The UNDP brought stakeholders together at a meeting in Washington in April to discuss the impact of credit ratings on the cost of development finance in Africa. “The credit rating agencies provide counter intuitive opinions because they employ inexperienced staff who are good in mathematics but lack an appreciation of the complexity of the real world, especially the complex operating environment in Africa”, Aloysius Uche Ordu, Director of the Africa Growth Initiative at the Brookings Institution, commented at the meeting.

Even while relying on the big three agencies, “African countries need to engage with credit rating agencies to understand their methodologies and make sure the assessments are in line with macroeconomic fundamentals,” said Daouda Sembene, managing director of the Dakar-based think tank AfriCatalyst.

The solution

The obvious solution would be to create an Africa-focused agency that covers every country on the continent. Based in Africa and developed for Africa, it should have greater understanding of the continent and its creation could even motivate the big three to increase their African ratings coverage.
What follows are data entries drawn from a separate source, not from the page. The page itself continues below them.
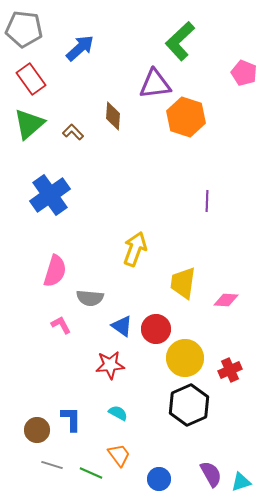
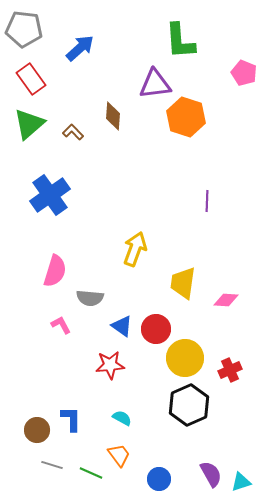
green L-shape: rotated 51 degrees counterclockwise
cyan semicircle: moved 4 px right, 5 px down
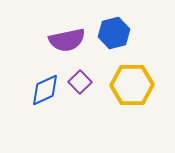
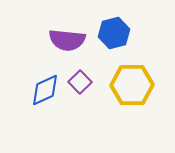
purple semicircle: rotated 18 degrees clockwise
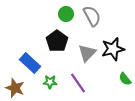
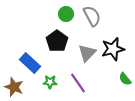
brown star: moved 1 px left, 1 px up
There is certainly a gap in the market because of the number of African countries without a rating from the main three agencies, but corporations and parastatals would also benefit. Moreover, there would be scope for it to offer environmental, social and governance (ESG) ratings, which could be crucial in attracting foreign ESG-focused investment. However, it is vital that any such institution is both independent and perceived to be so to gain market credibility.

Africa’s first credit rating agency, Sovereign Africa Ratings, was launched in South Africa in September covering just the South African economy. It was set up by a group of entrepreneurs who hope to build it into a Pan-African agency over time but it could be argued that an agency backed by a large institution could gain widespread creditability more quickly.
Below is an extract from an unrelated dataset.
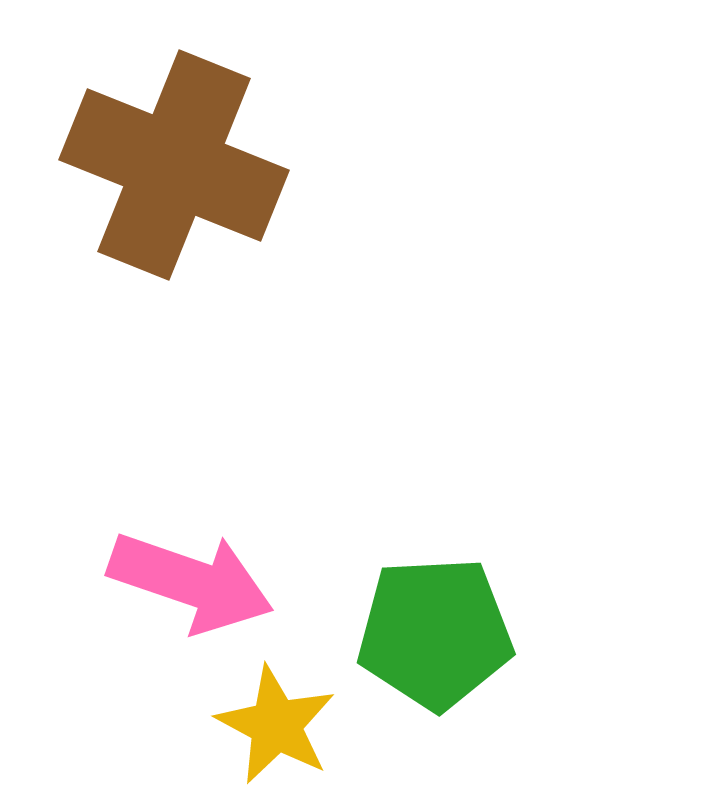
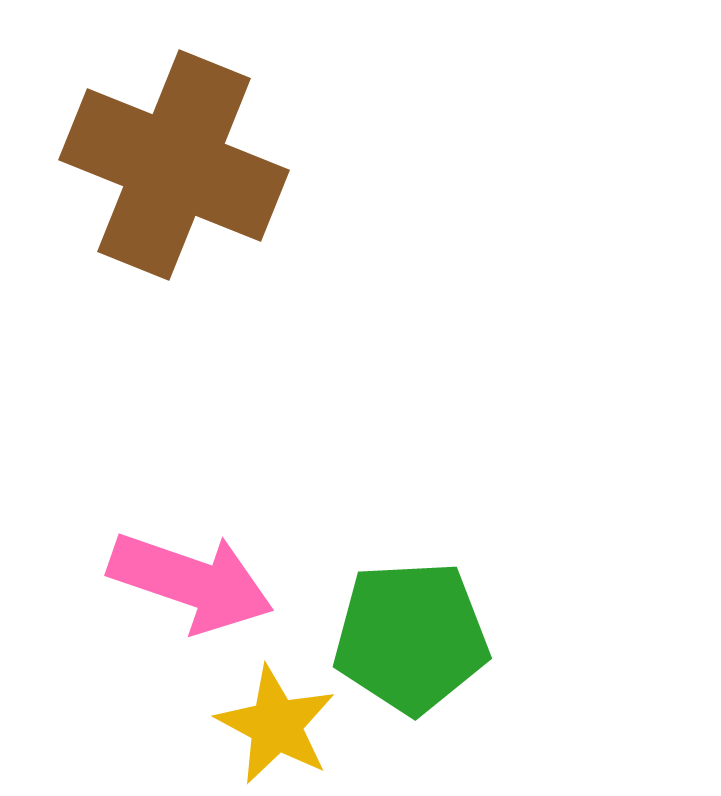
green pentagon: moved 24 px left, 4 px down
In 2019, AU Finance Ministers signed a declaration that an African agency was needed and the AU appears to be edging towards actually helping to create one. It now needs to decide how it will be funded, owned and operated, with an independent institution along the lines of the African Export-Import Bank a possibility.

It would generate revenue by charging borrowers for rating them, although start-up funding would be needed, either from the AU itself or more likely via a group of multilaterals, probably including the African Development Bank. It is an idea whose time has come but it is vital that the correct model is adopted to make it a success.